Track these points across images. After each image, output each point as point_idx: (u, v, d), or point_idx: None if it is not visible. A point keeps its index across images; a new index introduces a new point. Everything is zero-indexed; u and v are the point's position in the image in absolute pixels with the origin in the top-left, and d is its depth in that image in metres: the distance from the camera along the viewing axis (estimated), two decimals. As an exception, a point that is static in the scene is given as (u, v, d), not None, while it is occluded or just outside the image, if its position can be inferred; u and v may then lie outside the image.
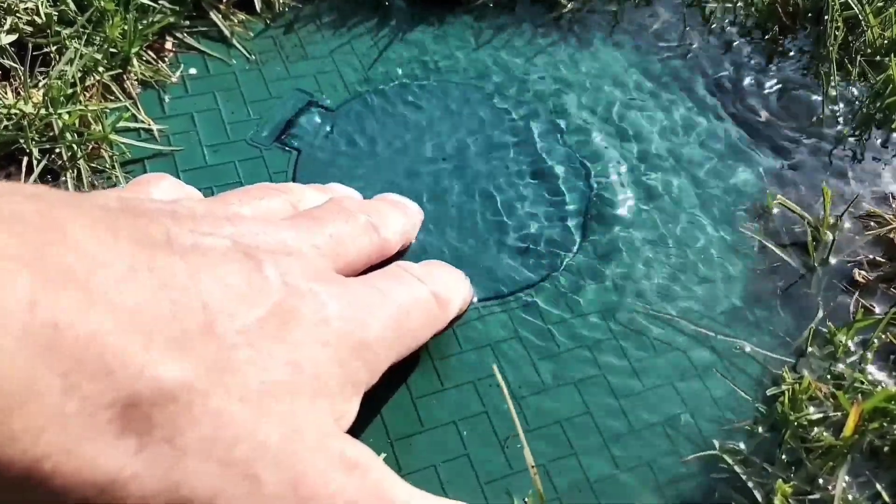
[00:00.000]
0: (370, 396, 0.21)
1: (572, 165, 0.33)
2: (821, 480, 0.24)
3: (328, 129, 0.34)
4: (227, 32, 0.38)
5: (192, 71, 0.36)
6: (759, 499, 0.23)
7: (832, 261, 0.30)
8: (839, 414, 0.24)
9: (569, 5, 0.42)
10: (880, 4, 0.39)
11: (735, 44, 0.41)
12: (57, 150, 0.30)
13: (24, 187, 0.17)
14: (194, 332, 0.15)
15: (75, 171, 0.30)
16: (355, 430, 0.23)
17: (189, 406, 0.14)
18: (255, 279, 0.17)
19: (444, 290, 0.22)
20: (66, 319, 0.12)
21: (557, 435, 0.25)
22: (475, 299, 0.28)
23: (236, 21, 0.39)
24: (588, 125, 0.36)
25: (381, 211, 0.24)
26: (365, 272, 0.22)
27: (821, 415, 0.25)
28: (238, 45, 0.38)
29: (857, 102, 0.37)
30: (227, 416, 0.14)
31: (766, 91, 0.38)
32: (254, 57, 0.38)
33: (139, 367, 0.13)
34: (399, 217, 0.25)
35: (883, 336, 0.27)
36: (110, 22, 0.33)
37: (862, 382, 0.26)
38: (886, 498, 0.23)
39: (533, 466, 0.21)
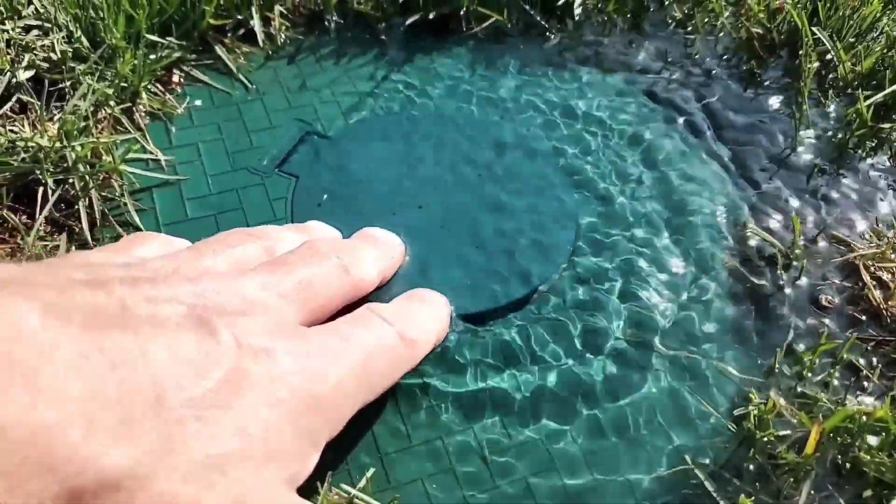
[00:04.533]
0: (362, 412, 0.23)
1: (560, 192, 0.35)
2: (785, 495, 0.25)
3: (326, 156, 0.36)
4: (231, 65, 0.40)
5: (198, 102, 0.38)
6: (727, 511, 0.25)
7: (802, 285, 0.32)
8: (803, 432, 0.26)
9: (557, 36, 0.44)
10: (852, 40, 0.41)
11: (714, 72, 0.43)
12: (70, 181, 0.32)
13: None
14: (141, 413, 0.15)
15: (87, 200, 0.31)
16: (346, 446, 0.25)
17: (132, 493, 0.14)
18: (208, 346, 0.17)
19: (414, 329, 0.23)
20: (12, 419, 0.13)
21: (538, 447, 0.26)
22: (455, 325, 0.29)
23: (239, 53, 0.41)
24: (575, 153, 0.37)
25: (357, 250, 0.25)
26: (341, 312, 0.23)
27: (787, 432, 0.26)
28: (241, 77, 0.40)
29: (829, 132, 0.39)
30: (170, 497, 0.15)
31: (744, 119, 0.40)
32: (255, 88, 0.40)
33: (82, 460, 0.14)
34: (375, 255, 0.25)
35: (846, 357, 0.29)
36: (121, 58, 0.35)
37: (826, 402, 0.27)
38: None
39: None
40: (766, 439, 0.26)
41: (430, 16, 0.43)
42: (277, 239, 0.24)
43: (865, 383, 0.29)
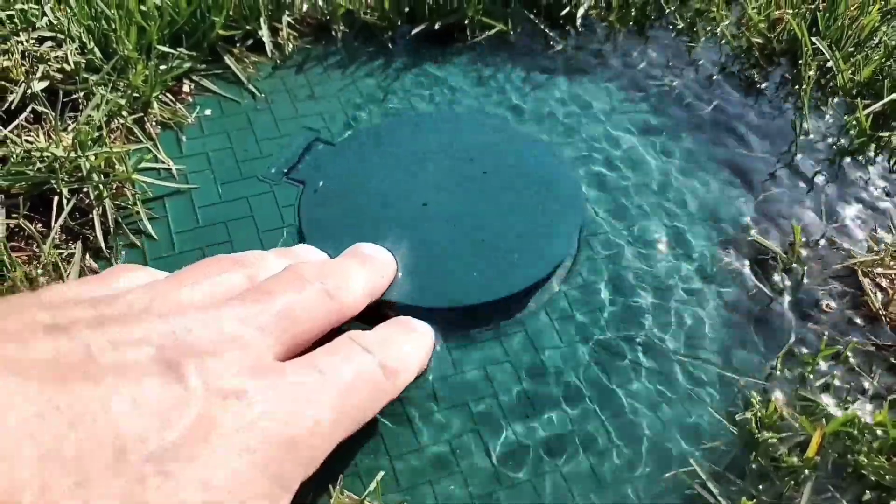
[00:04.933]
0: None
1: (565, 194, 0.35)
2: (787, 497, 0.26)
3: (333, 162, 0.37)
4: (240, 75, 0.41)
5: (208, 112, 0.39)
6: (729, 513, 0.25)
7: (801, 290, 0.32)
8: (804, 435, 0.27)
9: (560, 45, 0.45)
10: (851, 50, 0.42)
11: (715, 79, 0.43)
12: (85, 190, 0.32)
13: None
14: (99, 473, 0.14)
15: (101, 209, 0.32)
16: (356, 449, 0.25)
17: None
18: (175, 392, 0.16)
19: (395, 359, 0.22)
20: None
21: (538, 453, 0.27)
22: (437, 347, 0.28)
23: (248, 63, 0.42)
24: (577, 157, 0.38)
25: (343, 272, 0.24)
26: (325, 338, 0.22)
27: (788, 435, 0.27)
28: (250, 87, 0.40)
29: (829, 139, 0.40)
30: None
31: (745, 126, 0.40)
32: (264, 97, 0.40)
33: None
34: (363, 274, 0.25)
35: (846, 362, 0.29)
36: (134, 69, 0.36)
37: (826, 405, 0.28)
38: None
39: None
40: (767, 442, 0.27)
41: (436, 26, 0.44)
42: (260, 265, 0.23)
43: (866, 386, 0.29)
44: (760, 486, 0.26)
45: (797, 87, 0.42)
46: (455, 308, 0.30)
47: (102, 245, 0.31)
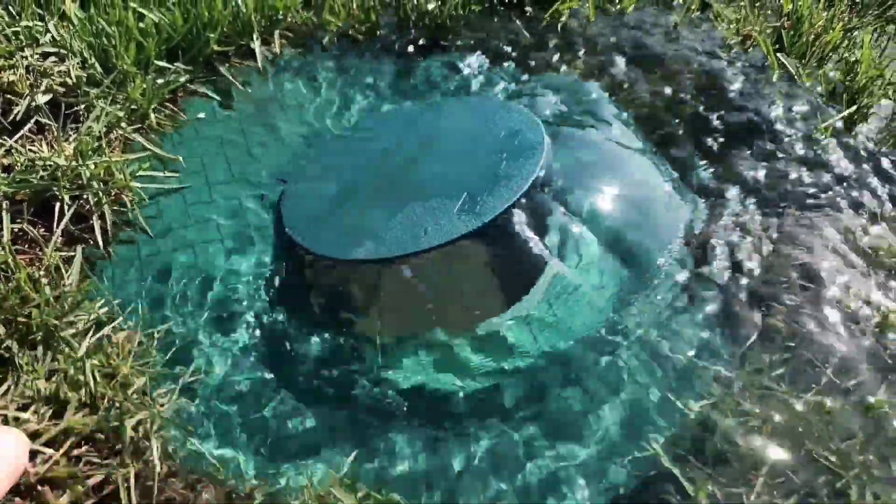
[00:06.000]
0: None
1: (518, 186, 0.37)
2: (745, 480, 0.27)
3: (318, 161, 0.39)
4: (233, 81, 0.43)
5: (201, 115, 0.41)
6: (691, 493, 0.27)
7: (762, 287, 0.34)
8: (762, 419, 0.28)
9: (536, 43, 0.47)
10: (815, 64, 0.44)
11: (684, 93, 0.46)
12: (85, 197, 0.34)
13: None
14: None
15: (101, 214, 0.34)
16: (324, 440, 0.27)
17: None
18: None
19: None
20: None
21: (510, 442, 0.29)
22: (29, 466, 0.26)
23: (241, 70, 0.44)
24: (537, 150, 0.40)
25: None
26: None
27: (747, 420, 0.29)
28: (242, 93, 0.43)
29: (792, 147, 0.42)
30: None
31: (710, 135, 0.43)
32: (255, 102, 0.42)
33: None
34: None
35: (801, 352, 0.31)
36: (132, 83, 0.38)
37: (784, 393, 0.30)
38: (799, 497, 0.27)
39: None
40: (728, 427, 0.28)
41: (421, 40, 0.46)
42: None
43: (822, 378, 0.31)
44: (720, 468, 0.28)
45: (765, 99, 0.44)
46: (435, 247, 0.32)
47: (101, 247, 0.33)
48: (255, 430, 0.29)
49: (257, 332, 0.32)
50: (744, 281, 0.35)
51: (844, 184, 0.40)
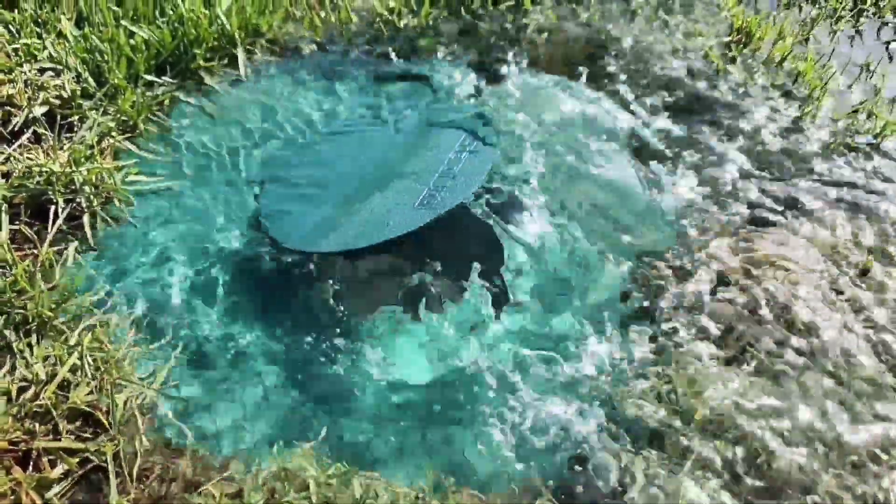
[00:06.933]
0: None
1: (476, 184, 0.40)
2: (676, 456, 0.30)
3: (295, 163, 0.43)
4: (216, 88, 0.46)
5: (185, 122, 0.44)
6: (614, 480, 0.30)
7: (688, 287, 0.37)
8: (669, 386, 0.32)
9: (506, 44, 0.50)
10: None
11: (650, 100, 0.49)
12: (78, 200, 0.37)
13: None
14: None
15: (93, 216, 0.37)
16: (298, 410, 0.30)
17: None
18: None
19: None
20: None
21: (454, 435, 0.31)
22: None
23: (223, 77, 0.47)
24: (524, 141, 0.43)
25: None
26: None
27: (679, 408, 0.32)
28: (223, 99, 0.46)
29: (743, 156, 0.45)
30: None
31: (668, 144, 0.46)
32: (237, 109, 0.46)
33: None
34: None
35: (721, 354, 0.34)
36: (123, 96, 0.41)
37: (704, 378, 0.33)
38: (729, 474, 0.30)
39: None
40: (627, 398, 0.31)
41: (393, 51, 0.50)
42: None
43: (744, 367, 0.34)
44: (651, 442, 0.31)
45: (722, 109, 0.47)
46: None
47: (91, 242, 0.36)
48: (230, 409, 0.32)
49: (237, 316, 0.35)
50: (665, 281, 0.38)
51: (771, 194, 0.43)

Your objective
Set down the entries above word for word, but drop any image.

Expected output
Track these points across images. After each image, output each point as point_idx: (u, v, d), or point_idx: None if it is not visible. A point keeps its index across images; a new index introduces a new point. Everything is zero-indexed; u and v are the point's position in the image in absolute pixels with the origin in the top-left, and d is its depth in that image in metres: the distance from the camera along the viewing axis (estimated), two decimals. As an exception, a point that is static in the scene is given as (u, v, d), not None, while it is occluded or just outside the image, if its position can be inferred; u and v may then lie outside the image.
[00:00.000]
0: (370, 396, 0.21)
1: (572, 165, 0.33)
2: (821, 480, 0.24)
3: (328, 129, 0.34)
4: (227, 32, 0.38)
5: (192, 71, 0.36)
6: (759, 499, 0.23)
7: (832, 261, 0.30)
8: (839, 414, 0.24)
9: (569, 5, 0.42)
10: (880, 4, 0.39)
11: (735, 44, 0.41)
12: (57, 150, 0.30)
13: (24, 187, 0.17)
14: (194, 332, 0.15)
15: (75, 171, 0.30)
16: (355, 430, 0.23)
17: (189, 406, 0.14)
18: (255, 279, 0.17)
19: (444, 290, 0.22)
20: (66, 319, 0.12)
21: (557, 435, 0.25)
22: (475, 299, 0.28)
23: (236, 21, 0.39)
24: (588, 125, 0.36)
25: (381, 211, 0.24)
26: (365, 272, 0.22)
27: (821, 415, 0.25)
28: (238, 45, 0.38)
29: (857, 102, 0.37)
30: (227, 416, 0.14)
31: (766, 91, 0.38)
32: (254, 57, 0.38)
33: (139, 367, 0.13)
34: (399, 217, 0.25)
35: (883, 336, 0.27)
36: (110, 22, 0.33)
37: (862, 382, 0.26)
38: (886, 498, 0.23)
39: (533, 466, 0.21)
[00:04.533]
0: (362, 412, 0.23)
1: (560, 192, 0.35)
2: (785, 495, 0.25)
3: (326, 156, 0.36)
4: (231, 65, 0.40)
5: (198, 102, 0.38)
6: (727, 511, 0.25)
7: (802, 285, 0.32)
8: (803, 432, 0.26)
9: (557, 36, 0.44)
10: (852, 40, 0.41)
11: (714, 72, 0.43)
12: (70, 181, 0.32)
13: None
14: (141, 413, 0.15)
15: (87, 200, 0.31)
16: (346, 446, 0.25)
17: (132, 493, 0.14)
18: (208, 346, 0.17)
19: (414, 329, 0.23)
20: (12, 419, 0.13)
21: (538, 447, 0.26)
22: (455, 325, 0.29)
23: (239, 53, 0.41)
24: (575, 153, 0.37)
25: (357, 250, 0.25)
26: (341, 312, 0.23)
27: (787, 432, 0.26)
28: (241, 77, 0.40)
29: (829, 132, 0.39)
30: (170, 497, 0.15)
31: (744, 119, 0.40)
32: (255, 88, 0.40)
33: (82, 460, 0.14)
34: (375, 255, 0.25)
35: (846, 357, 0.29)
36: (121, 58, 0.35)
37: (826, 402, 0.27)
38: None
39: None
40: (766, 439, 0.26)
41: (430, 16, 0.43)
42: (277, 239, 0.24)
43: (865, 383, 0.29)
[00:04.933]
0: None
1: (565, 194, 0.35)
2: (787, 497, 0.26)
3: (333, 162, 0.37)
4: (240, 75, 0.41)
5: (208, 112, 0.39)
6: (729, 513, 0.25)
7: (801, 290, 0.32)
8: (804, 435, 0.27)
9: (560, 45, 0.45)
10: (851, 50, 0.42)
11: (715, 79, 0.43)
12: (85, 190, 0.32)
13: None
14: (99, 473, 0.14)
15: (101, 209, 0.32)
16: (356, 449, 0.25)
17: None
18: (175, 392, 0.16)
19: (395, 359, 0.22)
20: None
21: (538, 453, 0.27)
22: (437, 347, 0.28)
23: (248, 63, 0.42)
24: (577, 157, 0.38)
25: (343, 272, 0.24)
26: (325, 338, 0.22)
27: (788, 435, 0.27)
28: (250, 87, 0.40)
29: (829, 139, 0.40)
30: None
31: (745, 126, 0.40)
32: (264, 97, 0.40)
33: None
34: (363, 274, 0.25)
35: (846, 362, 0.29)
36: (134, 69, 0.36)
37: (826, 405, 0.28)
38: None
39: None
40: (767, 442, 0.27)
41: (436, 26, 0.44)
42: (260, 265, 0.23)
43: (866, 386, 0.29)
44: (760, 486, 0.26)
45: (797, 87, 0.42)
46: (455, 308, 0.30)
47: (102, 245, 0.31)
[00:06.000]
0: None
1: (518, 186, 0.37)
2: (745, 480, 0.27)
3: (318, 161, 0.39)
4: (233, 81, 0.43)
5: (201, 115, 0.41)
6: (691, 493, 0.27)
7: (762, 287, 0.34)
8: (762, 419, 0.28)
9: (536, 43, 0.47)
10: (815, 64, 0.44)
11: (684, 93, 0.46)
12: (85, 197, 0.34)
13: None
14: None
15: (101, 214, 0.34)
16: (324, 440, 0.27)
17: None
18: None
19: None
20: None
21: (510, 442, 0.29)
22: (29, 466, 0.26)
23: (241, 70, 0.44)
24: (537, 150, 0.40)
25: None
26: None
27: (747, 420, 0.29)
28: (242, 93, 0.43)
29: (792, 147, 0.42)
30: None
31: (710, 135, 0.43)
32: (255, 102, 0.42)
33: None
34: None
35: (801, 352, 0.31)
36: (132, 83, 0.38)
37: (784, 393, 0.30)
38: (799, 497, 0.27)
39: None
40: (728, 427, 0.28)
41: (421, 40, 0.46)
42: None
43: (822, 378, 0.31)
44: (720, 468, 0.28)
45: (765, 99, 0.44)
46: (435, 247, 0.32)
47: (101, 247, 0.33)
48: (255, 430, 0.29)
49: (257, 332, 0.32)
50: (744, 281, 0.35)
51: (844, 184, 0.40)
[00:06.933]
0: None
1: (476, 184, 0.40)
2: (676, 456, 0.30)
3: (295, 163, 0.43)
4: (216, 88, 0.46)
5: (185, 122, 0.44)
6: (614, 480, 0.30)
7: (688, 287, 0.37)
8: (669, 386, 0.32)
9: (506, 44, 0.50)
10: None
11: (650, 100, 0.49)
12: (78, 200, 0.37)
13: None
14: None
15: (93, 216, 0.37)
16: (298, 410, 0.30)
17: None
18: None
19: None
20: None
21: (454, 435, 0.31)
22: None
23: (223, 77, 0.47)
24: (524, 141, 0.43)
25: None
26: None
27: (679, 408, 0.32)
28: (223, 99, 0.46)
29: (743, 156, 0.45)
30: None
31: (668, 144, 0.46)
32: (237, 109, 0.46)
33: None
34: None
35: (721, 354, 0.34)
36: (123, 96, 0.41)
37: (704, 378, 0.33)
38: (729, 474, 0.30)
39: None
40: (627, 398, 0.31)
41: (393, 51, 0.50)
42: None
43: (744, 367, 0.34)
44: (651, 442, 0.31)
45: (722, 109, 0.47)
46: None
47: (91, 242, 0.36)
48: (230, 409, 0.32)
49: (237, 316, 0.35)
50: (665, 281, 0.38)
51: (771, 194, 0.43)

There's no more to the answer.